ColossalAI
ColossalAI copied to clipboard
[BUG]: Pipeline Parallelism fails when input shape varies
Is there an existing issue for this bug?
- [X] I have searched the existing issues
🐛 Describe the bug
Pipeline parallelism fails when input size is different. Such as :
for batch in iter:
#batch1: bs*seq=1*128
#batch2: bs*seq=1*129
outputs = booster.execute_pipeline(batch, model)
Error message:
File "/home/zhangguangyao/colossal_llama_sp/ColossalAI/colossalai/booster/plugin/hybrid_parallel_plugin.py", line 809, in backward_by_grad
super().backward_by_grad(tensor, grad)
File "/home/zhangguangyao/colossal_llama_sp/ColossalAI/colossalai/zero/low_level/low_level_optim.py", line 436, in backward_by_grad
torch.autograd.backward(tensor, grad)
File "/home/zhangguangyao/miniconda3/envs/llama_sp/lib/python3.10/site-packages/torch/autograd/__init__.py", line 244, in backward
grad_tensors_ = _make_grads(tensors, grad_tensors_, is_grads_batched=False)

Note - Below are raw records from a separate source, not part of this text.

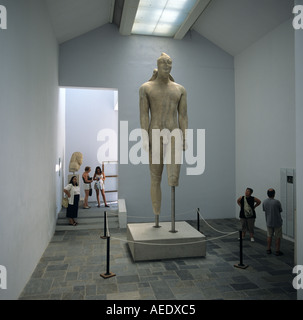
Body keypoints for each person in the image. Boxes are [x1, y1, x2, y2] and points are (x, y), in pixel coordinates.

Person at [139, 53, 188, 225]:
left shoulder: (179, 89)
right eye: (163, 63)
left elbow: (182, 116)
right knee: (155, 177)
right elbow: (144, 115)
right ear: (158, 65)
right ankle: (157, 214)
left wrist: (185, 137)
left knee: (173, 179)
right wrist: (144, 137)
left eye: (170, 63)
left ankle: (169, 220)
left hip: (174, 134)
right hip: (155, 134)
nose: (167, 66)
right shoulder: (146, 88)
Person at [262, 188, 283, 256]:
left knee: (269, 236)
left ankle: (268, 249)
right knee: (278, 237)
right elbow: (280, 210)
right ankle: (277, 250)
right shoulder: (277, 202)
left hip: (269, 221)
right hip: (277, 222)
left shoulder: (264, 202)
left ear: (267, 194)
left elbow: (264, 210)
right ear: (274, 194)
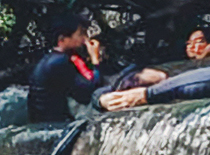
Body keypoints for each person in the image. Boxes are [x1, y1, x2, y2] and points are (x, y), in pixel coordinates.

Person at [27, 14, 164, 121]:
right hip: (52, 123)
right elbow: (87, 93)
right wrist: (95, 59)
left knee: (132, 70)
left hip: (49, 119)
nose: (84, 39)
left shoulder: (56, 57)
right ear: (62, 39)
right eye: (80, 34)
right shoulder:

File "/home/zhangguangyao/miniconda3/envs/llama_sp/lib/python3.10/site-packages/torch/autograd/__init__.py", line 88, in _make_grads
raise RuntimeError(
RuntimeError: Mismatch in shape: grad_output[0] has a shape of torch.Size([1, 128, 768]) and output[0] has a shape of torch.Size([1, 129, 768]).
Environment
ColossalAI master branch
Have you tried setting enable_metadata_cache to False?